Engine simulations must replicate both the physics of fuel flow and phase transitions and the chemistry of combustion. The fuel injector, for instance, atomizes liquid fuel into fuel vapor, changes that require complicated fuel spray, two-phase flow, and heat transfer modeling. Turbulence produced by the chaotic motion inside engine cylinders due to the fuel spray necessitates the inclusion of these high-fidelity computational fluid dynamics approaches to describe the spray of the fuel into the combustion chamber. The actual release of the fuel’s energy through combustion is a chemical process involving thousands of chemical species and tens of thousands of reactions.

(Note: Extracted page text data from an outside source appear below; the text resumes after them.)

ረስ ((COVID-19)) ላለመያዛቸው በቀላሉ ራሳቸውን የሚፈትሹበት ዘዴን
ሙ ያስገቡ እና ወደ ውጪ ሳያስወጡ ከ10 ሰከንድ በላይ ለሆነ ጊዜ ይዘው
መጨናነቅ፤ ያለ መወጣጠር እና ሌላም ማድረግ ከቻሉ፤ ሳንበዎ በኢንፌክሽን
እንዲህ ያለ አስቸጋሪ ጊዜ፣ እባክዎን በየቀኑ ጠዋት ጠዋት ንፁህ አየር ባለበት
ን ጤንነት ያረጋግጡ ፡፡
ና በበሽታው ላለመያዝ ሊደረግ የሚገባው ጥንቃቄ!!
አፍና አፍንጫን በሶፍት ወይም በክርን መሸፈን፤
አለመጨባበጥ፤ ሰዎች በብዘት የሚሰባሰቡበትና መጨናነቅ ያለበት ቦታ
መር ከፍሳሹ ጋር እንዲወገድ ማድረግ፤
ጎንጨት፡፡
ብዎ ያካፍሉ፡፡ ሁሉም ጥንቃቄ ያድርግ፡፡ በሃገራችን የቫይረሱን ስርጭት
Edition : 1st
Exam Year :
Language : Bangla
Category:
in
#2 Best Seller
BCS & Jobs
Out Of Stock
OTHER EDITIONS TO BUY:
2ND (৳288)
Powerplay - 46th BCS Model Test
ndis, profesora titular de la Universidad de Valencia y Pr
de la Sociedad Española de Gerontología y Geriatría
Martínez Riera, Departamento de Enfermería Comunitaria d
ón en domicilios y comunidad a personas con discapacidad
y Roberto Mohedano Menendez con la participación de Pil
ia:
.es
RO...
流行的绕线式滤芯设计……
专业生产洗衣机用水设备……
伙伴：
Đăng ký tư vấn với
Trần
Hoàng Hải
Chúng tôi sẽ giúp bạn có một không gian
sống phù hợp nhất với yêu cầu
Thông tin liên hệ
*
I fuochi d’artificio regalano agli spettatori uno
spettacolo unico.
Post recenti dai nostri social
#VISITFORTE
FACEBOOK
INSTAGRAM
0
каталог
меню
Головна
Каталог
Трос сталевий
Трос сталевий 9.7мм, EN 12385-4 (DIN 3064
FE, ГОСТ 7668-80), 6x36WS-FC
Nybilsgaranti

Som and his team create a virtual, three-dimensional combustion chamber to simulate all of these interwoven factors. Auto industry engineers use a software called CONVERGE to conduct small-scale engine simulations on a relatively modest system of 50 computer processors. But, using a load-balancing algorithm called METIS, the Argonne team has dramatically scaled up the software to run on large, state-of-the-art computers containing over 1,000 processors (as reported in this 2013 paper).

engine-sim2.pngThe additional computational horsepower allows Argonne researchers to simulate the activity inside an engine at a much finer scale. The space simulated in a computational fluid dynamics models is divided into cells — a process called meshing — and the smaller the cell, the more accurate the model. Industrial models typically use millimeter resolution, but the scaled-up high resolution models created at Argonne can simulate at a micrometer scale — a thousand times more precise. With these methods, the Argonne team has run simulations using 50 million cells, believed to be the largest diesel engine simulation ever.

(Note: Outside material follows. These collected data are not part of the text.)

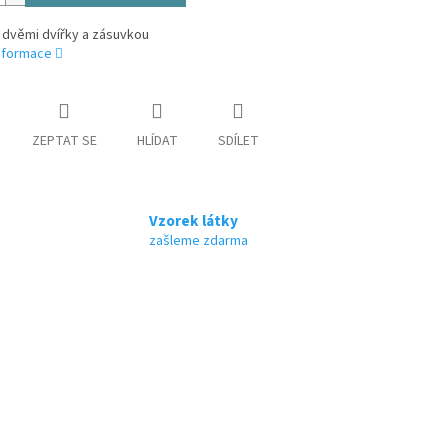
e dvěmi dvířky a zásuvkou
informace
ZEPTAT SE
HLÍDAT
SDÍLET
Vzorek látky
zašleme zdarma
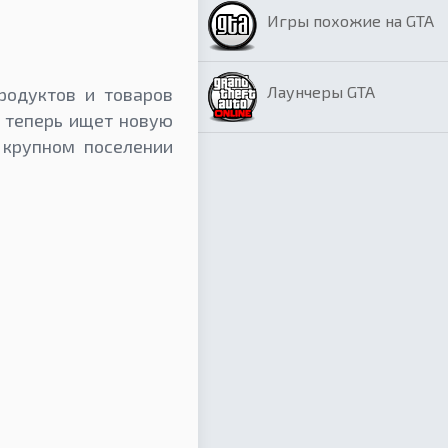
Игры похожие на GTA
Лаунчеры GTA
родуктов и товаров
и теперь ищет новую
 крупном поселении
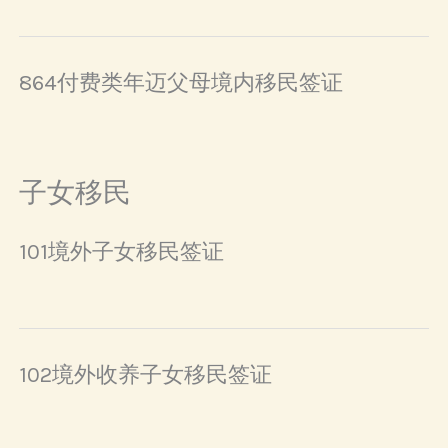
864付费类年迈父母境内移民签证
子女移民
101境外子女移民签证
102境外收养子女移民签证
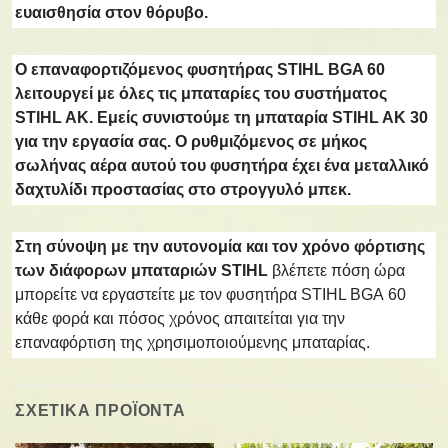
ευαισθησία στον θόρυβο
.
Ο επαναφορτιζόμενος φυσητήρας STIHL BGA 60
λειτουργεί με όλες τις μπαταρίες του συστήματος
STIHL AK. Εμείς συνιστούμε τη μπαταρία STIHL AK 30
για την εργασία σας. Ο
ρυθμιζόμενος σε μήκος
σωλήνας αέρα
αυτού του φυσητήρα έχει ένα
μεταλλικό
δαχτυλίδι προστασίας στο στρογγυλό μπεκ
.
Στη σύνοψη με την
αυτονομία και τον χρόνο φόρτισης
των διάφορων μπαταριών STIHL
βλέπετε πόση ώρα
μπορείτε να εργαστείτε με τον φυσητήρα STIHL BGA 60
κάθε φορά και πόσος χρόνος απαιτείται για την
επαναφόρτιση της χρησιμοποιούμενης μπαταρίας.
ΣΧΕΤΙΚΑ ΠΡΟΪΟΝΤΑ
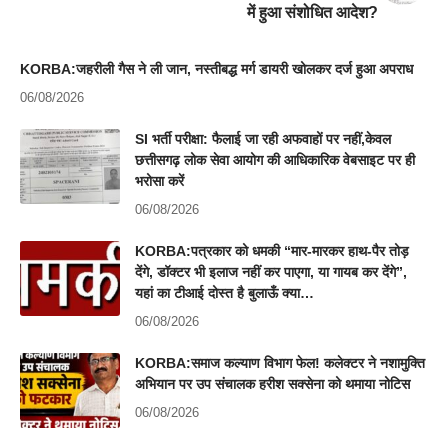
में हुआ संशोधित आदेश?
KORBA:जहरीली गैस ने ली जान, नस्तीबद्ध मर्ग डायरी खोलकर दर्ज हुआ अपराध
06/08/2026
SI भर्ती परीक्षा: फैलाई जा रही अफवाहों पर नहीं,केवल
छत्तीसगढ़ लोक सेवा आयोग की आधिकारिक वेबसाइट पर ही
भरोसा करें
06/08/2026
KORBA:पत्रकार को धमकी “मार-मारकर हाथ-पैर तोड़
देंगे, डॉक्टर भी इलाज नहीं कर पाएगा, या गायब कर देंगे”,
यहां का टीआई दोस्त है बुलाऊँ क्या…
06/08/2026
KORBA:समाज कल्याण विभाग फेल! कलेक्टर ने नशामुक्ति
अभियान पर उप संचालक हरीश सक्सेना को थमाया नोटिस
06/08/2026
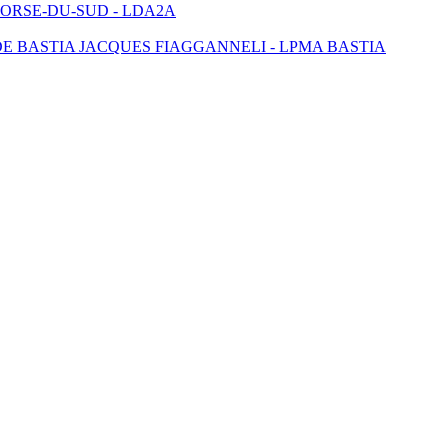
ORSE-DU-SUD -
LDA2A
E BASTIA JACQUES FIAGGANNELI -
LPMA BASTIA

“The finer mesh sizes allows for simulations to be grid-convergent, which is a critical parameter that needs to be verified to ensure the accuracy of the simulations,” Som said. “It basically means that further changes in mesh resolution will not impact the simulations; hence, the mesh resolution does not become a tuning parameter.”

The more powerful models may also create a tool that engineers have long hoped for: models that are truly predictive, instead of just responding to experimental data fed into the system. These new models will allow researchers to stretch uses of the models beyond what can currently be done experimentally, testing out theoretical innovations such as low temperature combustion, Som said.

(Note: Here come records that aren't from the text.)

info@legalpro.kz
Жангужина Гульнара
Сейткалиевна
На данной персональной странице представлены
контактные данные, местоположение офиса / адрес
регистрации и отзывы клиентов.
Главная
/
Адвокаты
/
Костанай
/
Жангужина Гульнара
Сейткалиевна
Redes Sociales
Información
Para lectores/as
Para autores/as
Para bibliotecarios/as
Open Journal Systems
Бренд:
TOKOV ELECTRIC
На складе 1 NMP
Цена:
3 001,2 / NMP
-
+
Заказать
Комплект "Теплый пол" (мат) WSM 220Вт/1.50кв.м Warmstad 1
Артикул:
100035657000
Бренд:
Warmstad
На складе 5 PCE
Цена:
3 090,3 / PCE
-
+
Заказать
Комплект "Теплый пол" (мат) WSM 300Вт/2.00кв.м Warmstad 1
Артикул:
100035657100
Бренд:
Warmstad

Indeed, while improving the scale at which physics and chemistry can be simulated and observed, the Argonne models will also be valuable testing ground for the future of alternative fuel. As the traditional fossil fuels gasoline and diesel give way to biofuels based on corn, soy, and other new sources, their performance and emissions in different engine designs can be simulated virtually before they are tested in the laboratory.

“With the ability to run more detailed simulations at a faster rate, manufacturers will have valuable new information that will ultimately help them design better engines more quickly and at a lower cost,” Som said.